Racial/ethnic minorities and women are disproportionately affected by stroke. Non-Hispanic (NH) Blacks and Hispanics have a greater risk of stroke compared to NH Whites. Similarly, women have a greater lifetime risk of stroke compared to men and experience more strokes annually. The vast majority of these strokes are ischemic and are typically characterized by a clot obstructing blood flow to the brain. Previous studies have shown that race/ethnic minorities and women who are hospitalized with ischemic stroke are less likely to receive many evidence-based care processes defined by the American Heart Association/American Stroke Association (AHA/ASA). NH Blacks and women receive intravenous tissue plasminogen activator (tPA), the standard thrombolytic therapy for acute ischemic stroke, less frequently than NH Whites and men. Furthermore, NH Blacks and women experience greater disability and overall lower quality of life in the months and years following an ischemic stroke. This dissertation sought to further assess racial/ethnic and sex disparities in the acute phase of stroke, with a primary focus on time to treatment with tPA (door-to-needle time), admission blood pressure, and acute outcomes in patients hospitalized with ischemic stroke. Specifically, this dissertation sought to a) determine whether there are racial/ethnic and sex disparities in achievement of the AHA/ASA target door-to-needle time <60 minutes and door-to needle time <45 minutes; b) determine whether there are racial/ethnic and sex differences in severely elevated admission blood pressure, an absolute contraindication to tPA which must be treated before tPA can be administered; and c) determine whether there are racial/ethnic and sex disparities in 3 clinical outcomes: in-hospital death, independent ambulation at discharge, and favorable modified Rankin Score at discharge (a measure of disability/functional outcome). Each aim for this dissertation was completed using data from the Florida-Puerto Rico Collaboration to Reduce Stroke Disparities (CReSD) Study.

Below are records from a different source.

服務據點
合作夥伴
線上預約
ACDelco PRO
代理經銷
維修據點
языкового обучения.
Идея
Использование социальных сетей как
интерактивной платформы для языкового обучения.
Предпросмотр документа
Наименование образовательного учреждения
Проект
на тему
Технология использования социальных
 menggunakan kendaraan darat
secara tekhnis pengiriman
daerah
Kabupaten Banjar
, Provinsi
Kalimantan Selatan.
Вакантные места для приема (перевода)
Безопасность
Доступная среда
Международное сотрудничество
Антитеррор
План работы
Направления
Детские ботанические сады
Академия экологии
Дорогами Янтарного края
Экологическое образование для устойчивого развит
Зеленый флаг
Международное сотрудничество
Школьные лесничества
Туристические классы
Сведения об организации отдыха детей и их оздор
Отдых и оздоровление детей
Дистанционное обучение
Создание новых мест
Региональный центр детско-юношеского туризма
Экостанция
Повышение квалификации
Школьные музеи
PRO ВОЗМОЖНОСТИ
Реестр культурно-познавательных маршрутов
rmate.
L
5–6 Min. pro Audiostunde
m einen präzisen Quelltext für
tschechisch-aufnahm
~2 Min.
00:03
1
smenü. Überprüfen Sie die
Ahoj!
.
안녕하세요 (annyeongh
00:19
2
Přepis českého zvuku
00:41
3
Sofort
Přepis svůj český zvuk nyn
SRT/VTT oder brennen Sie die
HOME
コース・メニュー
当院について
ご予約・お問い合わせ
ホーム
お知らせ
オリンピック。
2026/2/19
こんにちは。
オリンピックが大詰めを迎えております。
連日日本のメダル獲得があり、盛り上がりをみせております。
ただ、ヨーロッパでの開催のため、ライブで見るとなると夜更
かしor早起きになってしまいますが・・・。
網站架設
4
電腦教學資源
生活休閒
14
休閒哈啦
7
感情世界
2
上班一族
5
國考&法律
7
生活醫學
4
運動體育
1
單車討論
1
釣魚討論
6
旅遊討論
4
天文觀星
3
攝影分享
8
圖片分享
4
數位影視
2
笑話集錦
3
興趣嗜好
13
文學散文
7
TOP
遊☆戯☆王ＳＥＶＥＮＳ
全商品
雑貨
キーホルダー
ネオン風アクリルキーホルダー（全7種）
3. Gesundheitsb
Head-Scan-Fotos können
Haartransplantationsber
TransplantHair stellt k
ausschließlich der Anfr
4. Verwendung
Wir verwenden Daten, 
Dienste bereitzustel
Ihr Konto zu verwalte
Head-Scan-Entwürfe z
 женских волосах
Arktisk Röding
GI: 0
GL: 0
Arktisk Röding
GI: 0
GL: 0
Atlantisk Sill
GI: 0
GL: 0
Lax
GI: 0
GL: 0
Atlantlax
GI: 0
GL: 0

Multivariable logistic regression modeling was performed to complete each aim. The regression models were fit using generalized estimating equations, GEE, to account for the clustering effect at the hospital level. After adjustment for multiple patient and hospital factors including stroke onset-to-hospital arrival time, stroke severity, academic status of hospital, and hospital size, women were less likely to be treated with tPA within 60 minutes and 45 minutes of hospital arrival. Likelihood of severely elevated admission blood pressure was greater in NH Blacks and women compared to NH Whites and men, respectively. NH Blacks had lower odds of in-hospital death, lower odds of independent ambulation at discharge, and lower odds of favorable modified Rankin score at discharge compared to NH Whites. Similarly, women had lower odds of in-hospital death, lower odds of independent ambulation at discharge, and lower odds of favorable modified Rankin score compared to men. Significant racial/ethnic and sex disparities were found among hospitalized ischemic stroke patients in CReSD. These findings highlight the need to improve blood pressure management and increase pre-hospital interventions to control blood pressure in incoming stroke patients, particularly in NH Blacks and women. It is also crucial to identify additional patient and process-of-care factors that contribute to slower treatment times in women and greater disability at discharge in NH Blacks and women.